To: lukas@dreamlightfilms.org

From: william@londonthesps.co.uk

4/1/2015 — 21:15 GMT

Hi Luke,

How's it going down there in sunny LA? Now you know me, Luke, I never moan, but I have some problems up here that I hope you can fix.

I'm not complaining about the shuttle sickness. My fault — should have taken a pill, but it was my first trip and we're not all old hands at weightless travel like you! And I wasn't the only one either.

Don't get me wrong. I love animals. I own two beautiful cats back in London. But that poor dog did throw up all over me just as I was getting used to the eating arrangements on the spacecraft. I noticed that Donita had two whole passenger bays to herself. I realize she's the star of the movie but Toto is her pet, so why did I have to share a back seat with him? I don't think he meant to bite me, not enough to draw blood anyway. Donita told me not to worry about rabies and blood poisoning as “Darling Toto has had all his shots as he travels everywhere with me”. Then she asked me if I had had all mine, as she didn't want Toto to catch a cold from me! Like I said, I'm absolutely great with kids and animals. And Donita is so talented. I did admire her in Space Orphans — those big blue eyes! Wonderful how the camera just loves some people who look quite ordinary when you see them for real.

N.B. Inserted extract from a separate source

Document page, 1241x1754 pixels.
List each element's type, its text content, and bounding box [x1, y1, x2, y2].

I was amazed to find so many tourists on the Moon, even with the new cheap shuttle flights. (I couldn't believe it — bungee jumping at 1/6th gee!) Donita was surrounded by fans. Well, I suppose she is still a 'child star', although she must be at least 15. But no time to sign autographs. Merle had us all packed into our trailers and out to the location before you could say “Cut”! Merle is a wonderful director, so enthusiastic, almost like someone directing their first feature film. I watched out of the trailer window, very happy to pick up tips on low-gravity acting from such an old hand as Donita. Toto looked so cute bouncing around in his pooch-suit!

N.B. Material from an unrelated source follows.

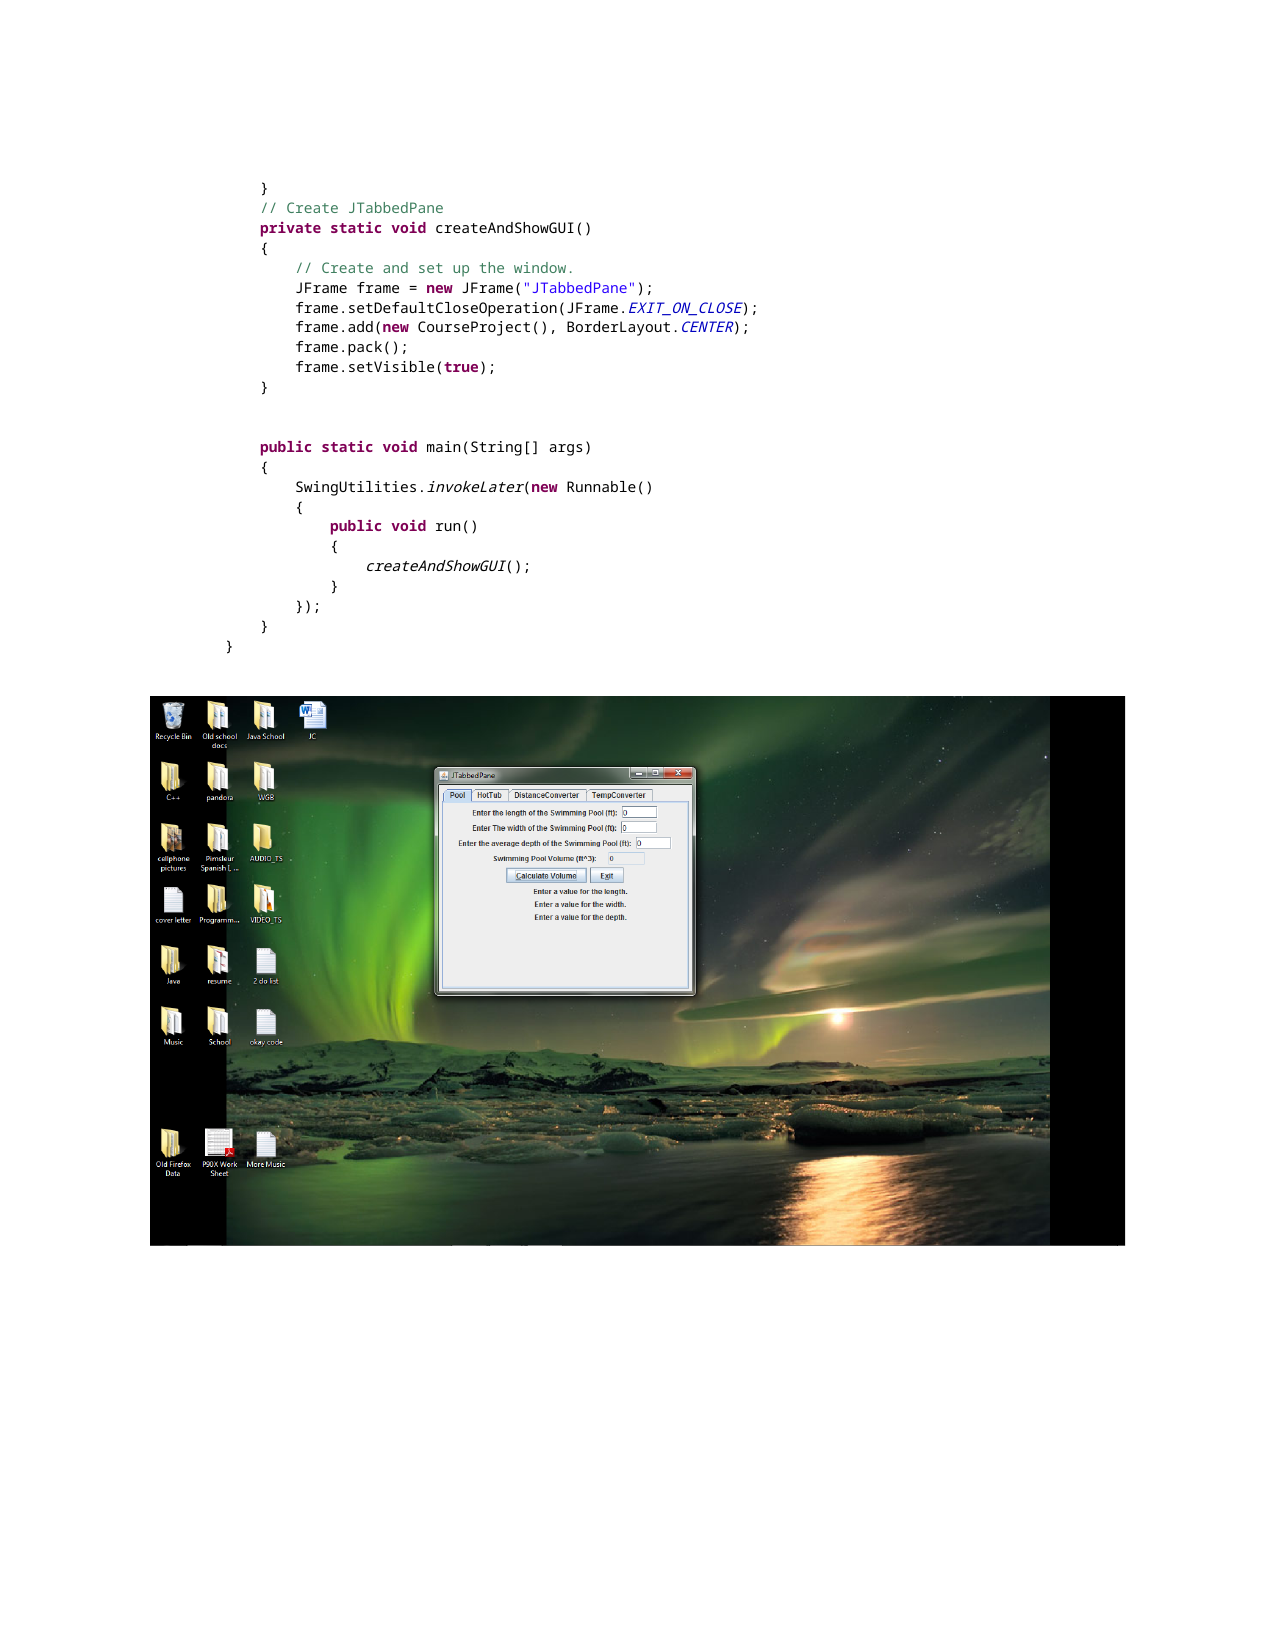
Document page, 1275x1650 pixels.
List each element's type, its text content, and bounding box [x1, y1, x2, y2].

By the time I was needed I was ready for a coffee break. But the show must go on! They put me in this crazy rubber outfit with an incorporated oxygen pack. I had quite a shock, Luke. I didn't realize I was expected to play a Moon tree! I told Merle the concept was ridiculous. Everyone knows there are no trees on the Moon. Merle was very short — told me to shut up and act! I told her I was a highly trained professional with years of experience and she said I was a pompous Brit! This is not what I'm used to. But I did as she said — bouncing about like a rubber ball with a lot of other 'trees'. I felt a complete idiot!

Credit: JACEY

Donita sang one of the main numbers from the show, asking Toto to protect her, but we had to have several takes because Toto quite lost control and kept jumping around us like he was on springs. We all heard his yapping over the sound system. I think he took us for real trees.

In the evening I felt one of my migraines coming on, but they told me the studio doctor was attending Toto for 'a nervous breakdown', so I had to retire to bed without the benefit of medical help! It was disappointing to find I was room-sharing with another tree — an absolute nobody on his first professional job. I had to complain. I do have my reputation to live up to. But apparently nothing could be done. Time pressure. The bottom line.

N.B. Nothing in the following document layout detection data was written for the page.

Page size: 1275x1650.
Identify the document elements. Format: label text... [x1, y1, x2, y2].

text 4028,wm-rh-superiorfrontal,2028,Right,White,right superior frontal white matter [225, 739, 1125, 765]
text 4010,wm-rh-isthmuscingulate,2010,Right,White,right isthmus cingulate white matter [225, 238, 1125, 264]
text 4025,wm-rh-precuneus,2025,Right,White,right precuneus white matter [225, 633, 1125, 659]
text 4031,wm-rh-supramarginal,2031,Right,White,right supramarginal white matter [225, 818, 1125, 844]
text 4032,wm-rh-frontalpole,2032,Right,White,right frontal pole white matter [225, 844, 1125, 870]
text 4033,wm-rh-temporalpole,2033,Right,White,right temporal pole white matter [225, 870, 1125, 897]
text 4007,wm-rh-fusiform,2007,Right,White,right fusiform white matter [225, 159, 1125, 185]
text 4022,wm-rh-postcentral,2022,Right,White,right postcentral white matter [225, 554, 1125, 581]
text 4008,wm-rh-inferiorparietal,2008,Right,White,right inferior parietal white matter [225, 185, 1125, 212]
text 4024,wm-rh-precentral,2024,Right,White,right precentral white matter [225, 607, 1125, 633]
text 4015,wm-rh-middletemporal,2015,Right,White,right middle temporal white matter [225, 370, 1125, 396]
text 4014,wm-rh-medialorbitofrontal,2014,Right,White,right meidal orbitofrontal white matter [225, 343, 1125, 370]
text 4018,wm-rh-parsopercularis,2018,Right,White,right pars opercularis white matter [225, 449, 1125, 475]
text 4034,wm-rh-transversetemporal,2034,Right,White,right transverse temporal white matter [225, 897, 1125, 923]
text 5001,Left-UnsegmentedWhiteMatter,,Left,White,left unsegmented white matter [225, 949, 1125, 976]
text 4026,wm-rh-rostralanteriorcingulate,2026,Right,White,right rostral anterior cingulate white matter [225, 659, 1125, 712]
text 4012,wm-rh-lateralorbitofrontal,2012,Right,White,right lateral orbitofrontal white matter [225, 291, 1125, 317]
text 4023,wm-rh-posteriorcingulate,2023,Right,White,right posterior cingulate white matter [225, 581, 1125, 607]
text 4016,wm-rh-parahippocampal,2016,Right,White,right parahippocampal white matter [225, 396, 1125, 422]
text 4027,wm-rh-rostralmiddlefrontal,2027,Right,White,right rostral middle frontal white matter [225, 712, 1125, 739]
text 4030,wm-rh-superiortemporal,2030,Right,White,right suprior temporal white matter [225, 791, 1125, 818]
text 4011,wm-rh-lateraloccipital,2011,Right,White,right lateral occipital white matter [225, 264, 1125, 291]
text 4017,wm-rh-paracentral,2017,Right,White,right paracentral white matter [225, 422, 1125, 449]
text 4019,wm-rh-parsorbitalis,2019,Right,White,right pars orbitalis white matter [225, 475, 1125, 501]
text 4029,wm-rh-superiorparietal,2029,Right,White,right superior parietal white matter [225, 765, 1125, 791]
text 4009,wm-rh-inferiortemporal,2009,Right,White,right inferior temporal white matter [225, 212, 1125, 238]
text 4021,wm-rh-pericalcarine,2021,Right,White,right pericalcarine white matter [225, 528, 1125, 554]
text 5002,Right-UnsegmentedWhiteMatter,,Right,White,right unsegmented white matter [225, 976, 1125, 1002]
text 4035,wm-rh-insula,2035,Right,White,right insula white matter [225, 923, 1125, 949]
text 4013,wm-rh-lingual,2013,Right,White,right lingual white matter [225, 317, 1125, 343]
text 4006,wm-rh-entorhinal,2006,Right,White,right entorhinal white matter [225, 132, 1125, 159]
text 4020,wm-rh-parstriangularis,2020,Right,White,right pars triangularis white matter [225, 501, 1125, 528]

At least we were inside the complex for today's schedule, so no need for pressure suits. A dresser appeared and glued me into another rubber costume. This time I was supposed to be a Moon zombie, whatever that is.

I asked Merle why we couldn't stay on Earth and use CGI like in the good old days, and save the real actors for real acting. She looked at me like I was a cockroach and told me a) CGI technicians were a lot more expensive than rookie actors and old has-beens and b) there were great tax breaks for movie makers filming at the Moon colony and we had one week to complete the shoot, so would I kindly not waste any more of her time! I was most insulted and felt another headache coming on.

This evening I felt happier. We were, at last, able to meet our fans. Donita was surrounded by autograph hunters of course. Then a delightful elderly couple came up to me waving an autograph book. They had seen my Hamlet on tour with the Shakespeare Players years ago out in Canada. I had just found a pen when Toto came rushing up, barking furiously. He suddenly recognized me as a 'tree' and treated my leg like one. This time he wasn't wearing his pooch-suit. I was mortified! Hearing the fuss, Donita ran up and gave me a furious look as if it was my fault. So I was left there holding my pen while everyone had a good laugh!

Luke, this gig isn't quite what I thought I'd signed up to.

My tuxedo is ruined.

Best,

William

To: william@londonthesps.co.uk

From: lukas@dreamlightfilms.org

4/1/2015 — 22:00 GMT

Hi William,

You're fired. Merle e-mailed me. She has found a dog-owning Greenpeace activist who's very happy to play a tree. I'll buy you a new tuxedo.